En 2017, en los estudios del programa Animales Sueltos de América TV, contrastando sobre un brillante fondo led multicolor, se produjo un revelador diálogo entre la ministra de Seguridad de la Nación, Patricia Bullrich, y el periodista Alejandro Fantino.
Fantino: -¿Vos tenés idea de que estás maniobrando con ojivas nucleares cada vez que mandás y das la orden y desalojás una ruta? Y lo tenés que hacer, ya sé que lo tenés que hacer, y está bien, porque te lo pide la gente. Porque ya estamos todos hinchados las pelotas de que nos corten la calle, nos corten las rutas, nos corten las vías.

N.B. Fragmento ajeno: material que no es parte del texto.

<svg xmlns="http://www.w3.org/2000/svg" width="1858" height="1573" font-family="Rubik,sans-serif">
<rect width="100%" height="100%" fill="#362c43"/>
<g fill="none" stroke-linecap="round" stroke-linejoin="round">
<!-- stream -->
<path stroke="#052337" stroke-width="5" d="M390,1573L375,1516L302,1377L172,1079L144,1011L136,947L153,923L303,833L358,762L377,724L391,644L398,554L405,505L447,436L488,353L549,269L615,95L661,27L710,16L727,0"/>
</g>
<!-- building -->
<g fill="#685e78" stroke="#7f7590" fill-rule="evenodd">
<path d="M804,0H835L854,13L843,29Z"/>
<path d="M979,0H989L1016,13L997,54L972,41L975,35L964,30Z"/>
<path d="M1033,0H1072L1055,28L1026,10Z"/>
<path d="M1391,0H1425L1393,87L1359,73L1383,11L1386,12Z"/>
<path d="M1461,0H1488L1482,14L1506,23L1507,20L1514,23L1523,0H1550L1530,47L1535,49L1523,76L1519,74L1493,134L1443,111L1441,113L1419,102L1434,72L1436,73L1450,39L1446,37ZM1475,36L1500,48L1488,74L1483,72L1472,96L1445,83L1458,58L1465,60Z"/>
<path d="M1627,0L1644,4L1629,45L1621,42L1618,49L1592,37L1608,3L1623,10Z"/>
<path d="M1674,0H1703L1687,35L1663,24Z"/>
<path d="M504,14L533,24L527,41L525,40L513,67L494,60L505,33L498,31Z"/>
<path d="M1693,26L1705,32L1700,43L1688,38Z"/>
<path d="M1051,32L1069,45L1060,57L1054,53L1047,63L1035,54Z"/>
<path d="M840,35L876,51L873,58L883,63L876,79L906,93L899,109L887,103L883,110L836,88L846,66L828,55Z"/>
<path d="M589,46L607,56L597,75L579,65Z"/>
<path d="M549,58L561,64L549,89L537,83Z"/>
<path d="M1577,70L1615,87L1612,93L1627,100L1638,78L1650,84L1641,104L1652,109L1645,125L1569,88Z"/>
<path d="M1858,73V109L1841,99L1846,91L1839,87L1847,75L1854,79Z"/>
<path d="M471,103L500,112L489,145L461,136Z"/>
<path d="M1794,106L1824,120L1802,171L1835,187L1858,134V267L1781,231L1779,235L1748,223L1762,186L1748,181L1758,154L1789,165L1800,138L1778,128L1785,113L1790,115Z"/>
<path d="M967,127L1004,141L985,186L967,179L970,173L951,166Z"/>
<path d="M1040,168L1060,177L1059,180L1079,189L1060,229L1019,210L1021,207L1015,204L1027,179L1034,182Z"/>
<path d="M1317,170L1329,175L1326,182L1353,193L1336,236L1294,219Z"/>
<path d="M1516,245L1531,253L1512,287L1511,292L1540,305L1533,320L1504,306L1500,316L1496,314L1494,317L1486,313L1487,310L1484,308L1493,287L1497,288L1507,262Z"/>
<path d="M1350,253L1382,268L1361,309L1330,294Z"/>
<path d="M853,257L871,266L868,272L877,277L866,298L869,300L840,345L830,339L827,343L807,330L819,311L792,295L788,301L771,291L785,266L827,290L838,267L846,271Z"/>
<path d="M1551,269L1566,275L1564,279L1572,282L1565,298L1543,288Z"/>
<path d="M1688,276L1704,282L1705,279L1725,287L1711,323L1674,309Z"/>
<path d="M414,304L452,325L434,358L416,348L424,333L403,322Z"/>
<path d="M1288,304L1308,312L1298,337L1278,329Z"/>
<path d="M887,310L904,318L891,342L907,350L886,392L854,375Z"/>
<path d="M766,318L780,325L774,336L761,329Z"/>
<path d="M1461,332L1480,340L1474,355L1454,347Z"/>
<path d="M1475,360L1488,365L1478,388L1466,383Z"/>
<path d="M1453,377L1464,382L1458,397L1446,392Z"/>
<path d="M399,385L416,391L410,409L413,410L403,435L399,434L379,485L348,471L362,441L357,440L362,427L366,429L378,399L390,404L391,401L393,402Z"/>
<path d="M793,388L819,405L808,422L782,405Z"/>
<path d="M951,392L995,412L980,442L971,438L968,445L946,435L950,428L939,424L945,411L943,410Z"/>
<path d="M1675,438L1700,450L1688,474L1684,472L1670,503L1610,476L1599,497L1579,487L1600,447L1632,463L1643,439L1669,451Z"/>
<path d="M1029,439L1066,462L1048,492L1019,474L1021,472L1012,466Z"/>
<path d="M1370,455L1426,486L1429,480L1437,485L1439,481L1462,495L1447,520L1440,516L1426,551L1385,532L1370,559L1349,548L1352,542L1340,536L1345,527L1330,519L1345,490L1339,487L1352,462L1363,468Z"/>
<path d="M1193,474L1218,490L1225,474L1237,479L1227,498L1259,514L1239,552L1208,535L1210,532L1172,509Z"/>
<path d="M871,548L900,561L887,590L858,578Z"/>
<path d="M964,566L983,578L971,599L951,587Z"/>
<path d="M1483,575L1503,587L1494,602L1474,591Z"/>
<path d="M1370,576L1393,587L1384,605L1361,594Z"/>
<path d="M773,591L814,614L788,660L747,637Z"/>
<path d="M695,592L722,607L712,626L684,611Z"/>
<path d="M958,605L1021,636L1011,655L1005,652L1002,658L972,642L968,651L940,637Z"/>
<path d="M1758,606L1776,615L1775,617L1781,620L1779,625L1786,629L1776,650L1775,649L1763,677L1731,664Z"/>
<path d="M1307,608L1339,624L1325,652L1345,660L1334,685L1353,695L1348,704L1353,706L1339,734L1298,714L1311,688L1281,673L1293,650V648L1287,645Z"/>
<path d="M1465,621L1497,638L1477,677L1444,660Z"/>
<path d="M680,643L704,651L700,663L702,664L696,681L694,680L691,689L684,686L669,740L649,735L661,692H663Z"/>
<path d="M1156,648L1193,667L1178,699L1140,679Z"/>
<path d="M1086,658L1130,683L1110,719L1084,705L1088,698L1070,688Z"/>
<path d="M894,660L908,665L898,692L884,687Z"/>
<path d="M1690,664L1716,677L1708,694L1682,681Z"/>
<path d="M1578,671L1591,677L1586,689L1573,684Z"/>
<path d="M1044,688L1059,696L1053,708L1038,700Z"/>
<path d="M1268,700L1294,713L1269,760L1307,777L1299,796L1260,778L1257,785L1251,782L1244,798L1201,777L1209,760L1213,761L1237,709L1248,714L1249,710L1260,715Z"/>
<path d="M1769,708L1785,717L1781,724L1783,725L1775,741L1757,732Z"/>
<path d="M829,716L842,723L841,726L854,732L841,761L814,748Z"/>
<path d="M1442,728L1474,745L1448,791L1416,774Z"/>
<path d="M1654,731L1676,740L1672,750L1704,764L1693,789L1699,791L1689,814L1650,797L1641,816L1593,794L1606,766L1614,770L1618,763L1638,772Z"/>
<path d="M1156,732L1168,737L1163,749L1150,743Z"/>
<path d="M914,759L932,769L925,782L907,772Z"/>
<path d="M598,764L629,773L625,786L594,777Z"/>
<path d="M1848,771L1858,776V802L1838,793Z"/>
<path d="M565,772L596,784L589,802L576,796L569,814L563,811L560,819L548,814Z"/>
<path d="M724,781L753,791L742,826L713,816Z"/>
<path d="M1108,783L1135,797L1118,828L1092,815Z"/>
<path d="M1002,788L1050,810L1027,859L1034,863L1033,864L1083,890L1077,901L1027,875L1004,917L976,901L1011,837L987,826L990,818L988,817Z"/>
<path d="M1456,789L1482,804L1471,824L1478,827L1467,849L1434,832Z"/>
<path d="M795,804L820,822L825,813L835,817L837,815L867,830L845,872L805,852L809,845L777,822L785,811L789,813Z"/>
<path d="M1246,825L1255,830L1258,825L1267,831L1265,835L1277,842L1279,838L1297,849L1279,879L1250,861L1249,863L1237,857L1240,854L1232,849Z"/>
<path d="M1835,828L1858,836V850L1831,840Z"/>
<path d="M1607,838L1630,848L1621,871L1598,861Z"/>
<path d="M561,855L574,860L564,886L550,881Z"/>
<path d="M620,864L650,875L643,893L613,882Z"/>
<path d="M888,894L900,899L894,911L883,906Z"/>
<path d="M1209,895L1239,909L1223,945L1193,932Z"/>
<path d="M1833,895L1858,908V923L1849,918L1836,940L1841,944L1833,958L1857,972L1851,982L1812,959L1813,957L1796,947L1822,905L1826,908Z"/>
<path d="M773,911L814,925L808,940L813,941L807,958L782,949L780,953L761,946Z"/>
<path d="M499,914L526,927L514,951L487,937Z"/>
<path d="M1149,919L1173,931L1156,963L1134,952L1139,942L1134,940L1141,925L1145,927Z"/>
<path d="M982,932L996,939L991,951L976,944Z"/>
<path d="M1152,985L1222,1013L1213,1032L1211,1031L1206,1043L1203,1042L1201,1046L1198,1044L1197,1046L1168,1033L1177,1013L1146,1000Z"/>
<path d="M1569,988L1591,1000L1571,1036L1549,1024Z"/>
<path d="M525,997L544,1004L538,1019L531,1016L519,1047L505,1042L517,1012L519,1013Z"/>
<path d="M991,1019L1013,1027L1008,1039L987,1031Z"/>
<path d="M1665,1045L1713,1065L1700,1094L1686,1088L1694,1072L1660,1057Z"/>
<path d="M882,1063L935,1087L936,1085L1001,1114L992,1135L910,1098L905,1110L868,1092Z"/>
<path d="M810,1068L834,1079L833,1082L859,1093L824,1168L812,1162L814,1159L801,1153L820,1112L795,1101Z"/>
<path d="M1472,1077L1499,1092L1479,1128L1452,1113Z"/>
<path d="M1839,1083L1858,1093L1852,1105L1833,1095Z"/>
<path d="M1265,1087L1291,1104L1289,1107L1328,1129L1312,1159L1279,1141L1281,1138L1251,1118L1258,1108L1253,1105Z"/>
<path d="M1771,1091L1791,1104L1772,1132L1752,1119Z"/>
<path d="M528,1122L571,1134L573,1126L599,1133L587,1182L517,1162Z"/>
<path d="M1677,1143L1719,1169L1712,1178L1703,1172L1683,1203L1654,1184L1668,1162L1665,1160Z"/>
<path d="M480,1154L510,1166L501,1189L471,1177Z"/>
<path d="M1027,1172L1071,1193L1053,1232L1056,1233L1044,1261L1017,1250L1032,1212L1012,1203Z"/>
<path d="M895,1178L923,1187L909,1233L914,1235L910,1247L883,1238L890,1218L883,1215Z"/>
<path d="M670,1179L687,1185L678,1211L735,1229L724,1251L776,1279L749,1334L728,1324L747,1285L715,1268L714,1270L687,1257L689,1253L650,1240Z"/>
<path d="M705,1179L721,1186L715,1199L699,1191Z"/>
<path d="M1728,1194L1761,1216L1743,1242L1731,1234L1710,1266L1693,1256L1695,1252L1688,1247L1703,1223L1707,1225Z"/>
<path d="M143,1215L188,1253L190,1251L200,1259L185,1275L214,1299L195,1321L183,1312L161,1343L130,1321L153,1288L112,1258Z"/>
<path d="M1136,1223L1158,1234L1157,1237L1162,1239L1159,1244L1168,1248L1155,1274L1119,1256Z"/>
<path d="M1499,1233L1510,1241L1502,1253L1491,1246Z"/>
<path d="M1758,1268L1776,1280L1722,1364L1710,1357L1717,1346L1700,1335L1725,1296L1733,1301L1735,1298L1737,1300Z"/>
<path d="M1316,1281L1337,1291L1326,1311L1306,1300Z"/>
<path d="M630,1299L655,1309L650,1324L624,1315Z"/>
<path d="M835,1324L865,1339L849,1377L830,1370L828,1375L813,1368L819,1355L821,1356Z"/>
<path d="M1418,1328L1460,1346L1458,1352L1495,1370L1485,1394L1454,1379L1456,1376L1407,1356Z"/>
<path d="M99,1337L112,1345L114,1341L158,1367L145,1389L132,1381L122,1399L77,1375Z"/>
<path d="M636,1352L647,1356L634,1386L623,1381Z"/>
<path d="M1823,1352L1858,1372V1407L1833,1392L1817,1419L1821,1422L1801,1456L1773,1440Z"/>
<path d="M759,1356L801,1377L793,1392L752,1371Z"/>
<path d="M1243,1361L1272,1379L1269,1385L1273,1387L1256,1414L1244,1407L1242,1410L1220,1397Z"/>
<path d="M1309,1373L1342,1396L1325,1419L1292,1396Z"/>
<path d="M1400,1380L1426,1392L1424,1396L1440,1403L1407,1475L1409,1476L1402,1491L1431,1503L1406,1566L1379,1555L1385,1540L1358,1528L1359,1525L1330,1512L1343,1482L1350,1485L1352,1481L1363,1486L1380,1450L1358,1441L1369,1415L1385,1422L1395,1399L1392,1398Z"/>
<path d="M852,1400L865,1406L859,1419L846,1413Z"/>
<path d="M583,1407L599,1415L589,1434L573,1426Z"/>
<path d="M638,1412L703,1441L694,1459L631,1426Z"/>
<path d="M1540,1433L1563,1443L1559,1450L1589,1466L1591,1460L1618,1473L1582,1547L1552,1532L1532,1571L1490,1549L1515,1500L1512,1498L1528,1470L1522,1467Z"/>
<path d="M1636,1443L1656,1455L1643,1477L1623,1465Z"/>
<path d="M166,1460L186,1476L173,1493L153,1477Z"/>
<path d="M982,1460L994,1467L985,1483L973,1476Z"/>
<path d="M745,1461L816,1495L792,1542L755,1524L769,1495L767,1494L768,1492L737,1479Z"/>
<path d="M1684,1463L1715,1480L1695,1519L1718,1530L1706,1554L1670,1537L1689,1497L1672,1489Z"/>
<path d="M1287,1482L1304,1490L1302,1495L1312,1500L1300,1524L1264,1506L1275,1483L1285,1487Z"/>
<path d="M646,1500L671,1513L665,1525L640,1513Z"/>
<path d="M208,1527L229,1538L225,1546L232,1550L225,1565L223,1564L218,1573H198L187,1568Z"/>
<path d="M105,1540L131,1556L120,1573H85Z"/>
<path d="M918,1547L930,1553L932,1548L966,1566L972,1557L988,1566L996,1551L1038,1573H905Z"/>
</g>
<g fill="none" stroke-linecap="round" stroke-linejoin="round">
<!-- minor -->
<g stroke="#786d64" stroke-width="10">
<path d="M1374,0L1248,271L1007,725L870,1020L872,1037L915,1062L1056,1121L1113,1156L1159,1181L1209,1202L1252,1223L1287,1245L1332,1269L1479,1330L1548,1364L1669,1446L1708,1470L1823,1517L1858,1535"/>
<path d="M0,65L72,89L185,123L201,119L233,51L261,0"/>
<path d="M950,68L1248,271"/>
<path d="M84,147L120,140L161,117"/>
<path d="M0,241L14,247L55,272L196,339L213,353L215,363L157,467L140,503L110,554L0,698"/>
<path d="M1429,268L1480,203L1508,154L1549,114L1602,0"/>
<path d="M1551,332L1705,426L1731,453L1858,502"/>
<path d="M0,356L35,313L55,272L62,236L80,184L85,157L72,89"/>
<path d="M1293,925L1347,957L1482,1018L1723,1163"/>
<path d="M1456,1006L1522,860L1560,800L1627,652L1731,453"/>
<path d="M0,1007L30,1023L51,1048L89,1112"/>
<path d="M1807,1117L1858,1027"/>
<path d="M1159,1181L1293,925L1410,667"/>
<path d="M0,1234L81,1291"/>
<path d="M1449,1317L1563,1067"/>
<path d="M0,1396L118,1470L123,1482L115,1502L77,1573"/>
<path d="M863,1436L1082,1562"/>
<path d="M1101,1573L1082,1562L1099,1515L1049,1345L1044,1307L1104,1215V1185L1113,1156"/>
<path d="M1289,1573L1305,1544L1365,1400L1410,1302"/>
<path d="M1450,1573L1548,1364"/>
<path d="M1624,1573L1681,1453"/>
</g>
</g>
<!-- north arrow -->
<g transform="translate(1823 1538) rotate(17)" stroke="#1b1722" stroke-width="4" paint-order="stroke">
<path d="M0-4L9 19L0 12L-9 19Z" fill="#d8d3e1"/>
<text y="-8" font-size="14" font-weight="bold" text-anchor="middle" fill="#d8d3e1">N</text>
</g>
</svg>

Si llega a pasar algo… ¿vos lo pensás a eso?
Bullrich: -Yo no puedo pensar así.
Fantino: -¿Por qué no?
Bullrich: -Porque no. (…) yo tengo que actuar. (…) Si actuamos de buena fe y hacemos las cosas correctamente, no hay que estar pensando en la consecuencia, sino en la acción de tener que ordenar un país que estaba dado vuelta.
“Actuar sin pensar en las consecuencias”: no hay mejor definición del rol que cumplió, durante los años de Cambiemos, la ministra de Seguridad de Mauricio Macri. ¿Puede, en el ejercicio de la política y del gobierno, haber alguna máxima más irresponsable?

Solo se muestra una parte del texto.